[What you should do] The answer must consist of each line of the records below that contains the string "sudo".

[Stored data entries]
——
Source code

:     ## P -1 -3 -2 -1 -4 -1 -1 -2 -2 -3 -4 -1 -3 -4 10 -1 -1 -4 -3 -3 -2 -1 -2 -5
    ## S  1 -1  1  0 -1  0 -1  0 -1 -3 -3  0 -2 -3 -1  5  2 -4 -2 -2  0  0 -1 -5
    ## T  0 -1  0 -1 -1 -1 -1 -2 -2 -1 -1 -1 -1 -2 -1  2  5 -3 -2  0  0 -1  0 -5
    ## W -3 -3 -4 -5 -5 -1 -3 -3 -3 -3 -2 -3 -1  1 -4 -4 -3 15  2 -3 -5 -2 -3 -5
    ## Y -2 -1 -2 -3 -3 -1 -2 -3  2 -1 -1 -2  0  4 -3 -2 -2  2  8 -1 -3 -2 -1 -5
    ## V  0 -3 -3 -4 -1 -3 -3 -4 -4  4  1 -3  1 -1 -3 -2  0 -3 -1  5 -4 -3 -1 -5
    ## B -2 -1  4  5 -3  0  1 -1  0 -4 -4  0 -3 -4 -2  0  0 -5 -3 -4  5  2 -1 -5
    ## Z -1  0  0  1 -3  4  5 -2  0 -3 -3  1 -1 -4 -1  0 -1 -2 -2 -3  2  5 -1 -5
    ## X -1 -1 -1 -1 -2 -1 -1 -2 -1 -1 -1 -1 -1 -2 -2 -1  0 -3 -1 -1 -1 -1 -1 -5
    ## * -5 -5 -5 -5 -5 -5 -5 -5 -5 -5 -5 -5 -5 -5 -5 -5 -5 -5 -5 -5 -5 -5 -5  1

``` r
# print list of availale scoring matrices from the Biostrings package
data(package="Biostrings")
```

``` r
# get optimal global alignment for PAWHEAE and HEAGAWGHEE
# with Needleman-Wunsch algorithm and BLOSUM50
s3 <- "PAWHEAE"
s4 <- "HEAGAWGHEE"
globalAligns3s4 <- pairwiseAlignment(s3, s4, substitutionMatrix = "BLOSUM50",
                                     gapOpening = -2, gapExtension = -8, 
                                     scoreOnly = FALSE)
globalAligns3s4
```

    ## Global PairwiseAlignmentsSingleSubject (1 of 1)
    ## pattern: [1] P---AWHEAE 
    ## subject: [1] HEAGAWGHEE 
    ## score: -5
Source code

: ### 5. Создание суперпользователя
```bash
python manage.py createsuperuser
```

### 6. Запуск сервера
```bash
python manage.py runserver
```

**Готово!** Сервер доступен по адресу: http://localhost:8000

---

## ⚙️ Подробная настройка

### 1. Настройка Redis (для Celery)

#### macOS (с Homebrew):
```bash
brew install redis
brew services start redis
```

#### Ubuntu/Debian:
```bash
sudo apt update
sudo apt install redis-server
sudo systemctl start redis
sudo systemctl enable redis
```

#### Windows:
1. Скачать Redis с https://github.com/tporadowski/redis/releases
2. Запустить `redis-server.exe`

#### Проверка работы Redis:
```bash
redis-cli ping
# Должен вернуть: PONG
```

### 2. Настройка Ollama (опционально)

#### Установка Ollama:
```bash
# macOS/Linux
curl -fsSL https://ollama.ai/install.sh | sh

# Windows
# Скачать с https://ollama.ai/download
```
——
[Reply]
sudo apt update
sudo apt install redis-server
sudo systemctl start redis
sudo systemctl enable redis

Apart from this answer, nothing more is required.